Reliabilitywise, I would certainly go with a geared hub. I have to confess I did not look at the Juiced bikes, and now that I have, I would pick the Ripcurrent S. That bike has all the upgrades I would put on a flatland urban bike with a job. It has 52v, which puts a 48v electrical system in its sweet spot for a longer period of time. Battery is 19.2ah, and bigger is better. Its a 28 mph bike and it uses the same bulletproof, fast Bafang 750w motor I mentioned on the other bike. I can tell you from experience, unregulated, a 52v bike with that motor and 26" wheels will run 30-32 mph with a 70 rpm cadence and a 250 lb rider (me, on a bike with that motor and a 50x11T drivetrain. pedaling hard).

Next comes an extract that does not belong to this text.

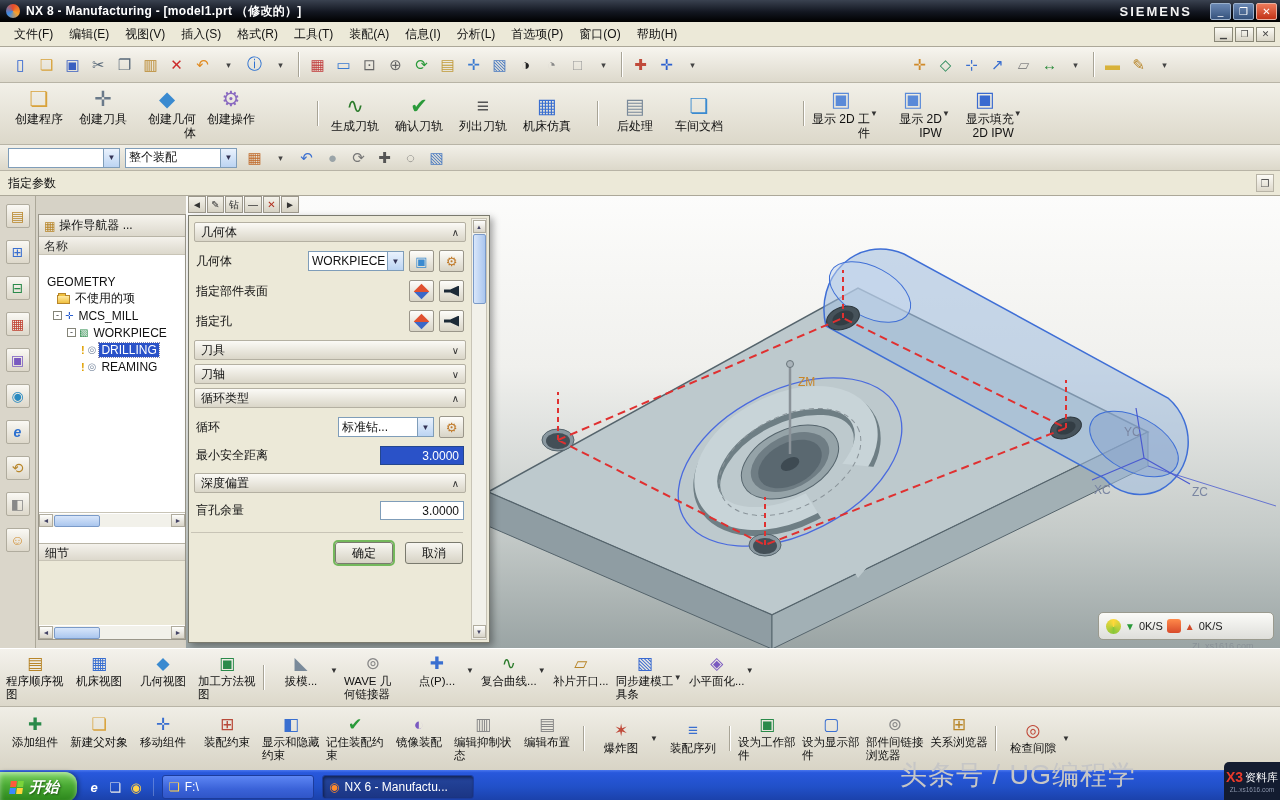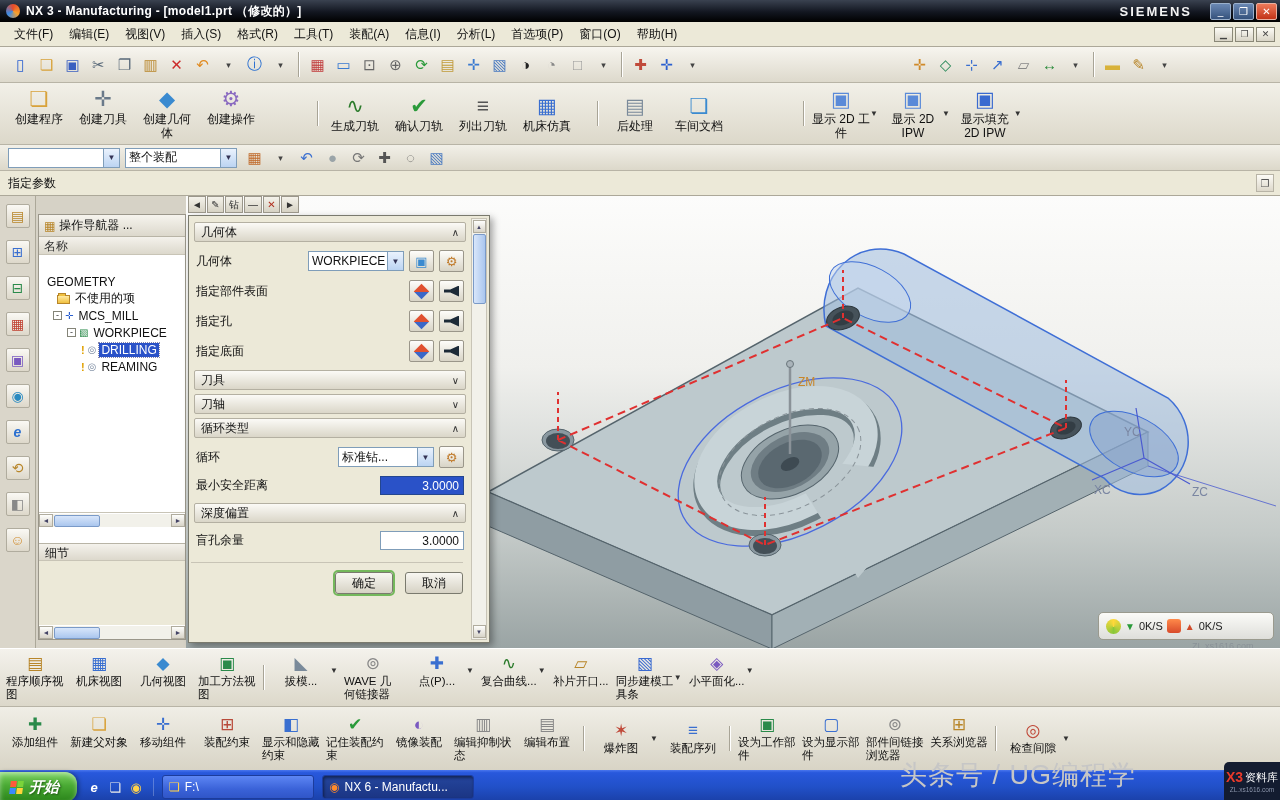"NX 3 - Manufacturing -" span.title { text: 3 -> 8 }
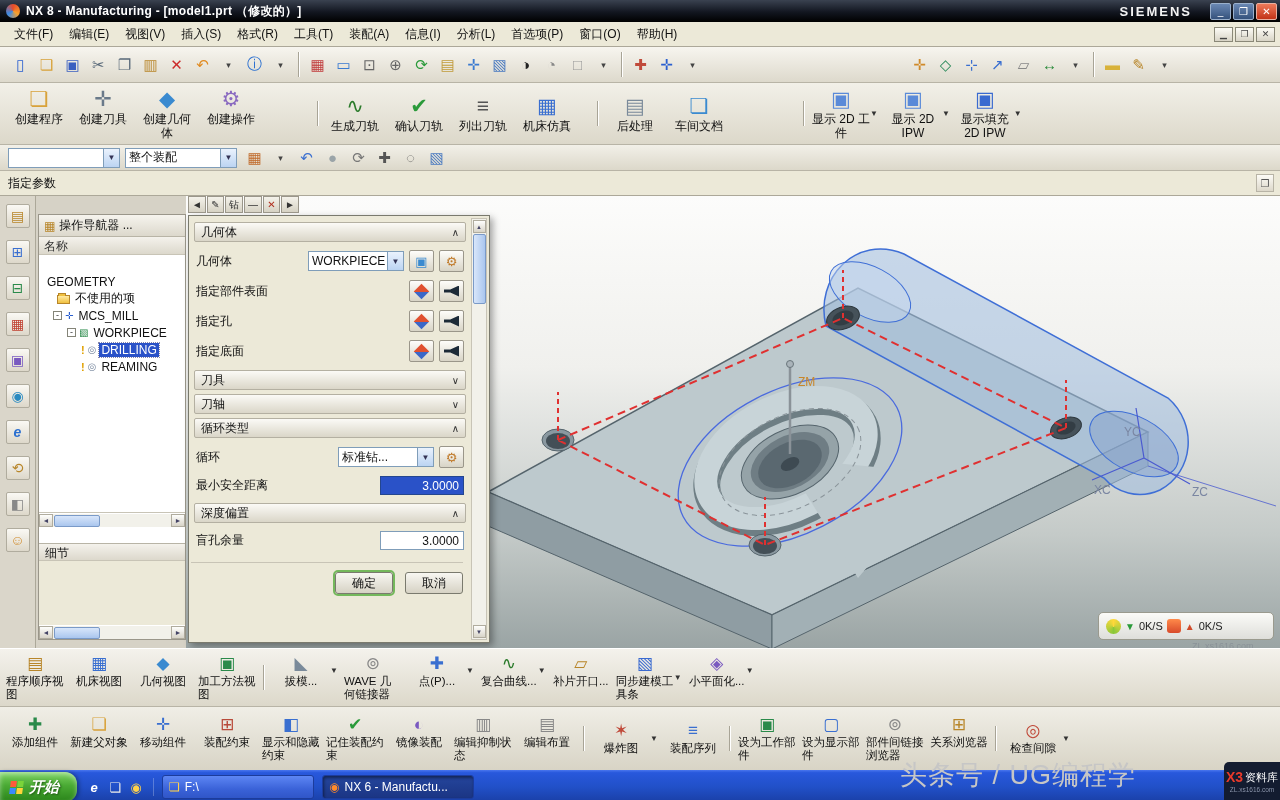"创建程序" .cl { text-align: center -> right }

The features you wanted... it will deliver them assuming the specs are accurate and based on what I know of its parts.

That geared hub motor is going to need either nothing (which is what most people do) or a re-grease every 6000 miles. 6 bolts, a brush, some white grease and done in 30 minutes. Use Mobil28 instead and you can pretty much double the interval (I have never needed to re-grease any Bafang 750 I greased with Mobil28). There is no other maintenance than changing the tires when they wear out - the drivetrain has a reduced duty cycle thanks to the axle-driven hub so no replaced chain or cogs.

A mid drive is always going to be the most maintenance. Putting superhuman wattage thru the drivetrain simply wears the mechanical parts out faster for obvious reasons. Chain, cogs, chainring. All will need a refresh at a higher rate than an analog bike. But in exchange for that you get the versatility of handling any terrain with ease, which no hub can deliver. Its not a bad choice. Especially if you want to use the bike recreationally in hills.

But if you stick to the needs you stated, that Juiced Bike ticks all the boxes for day in, day out reliability for your commute, body weight etc.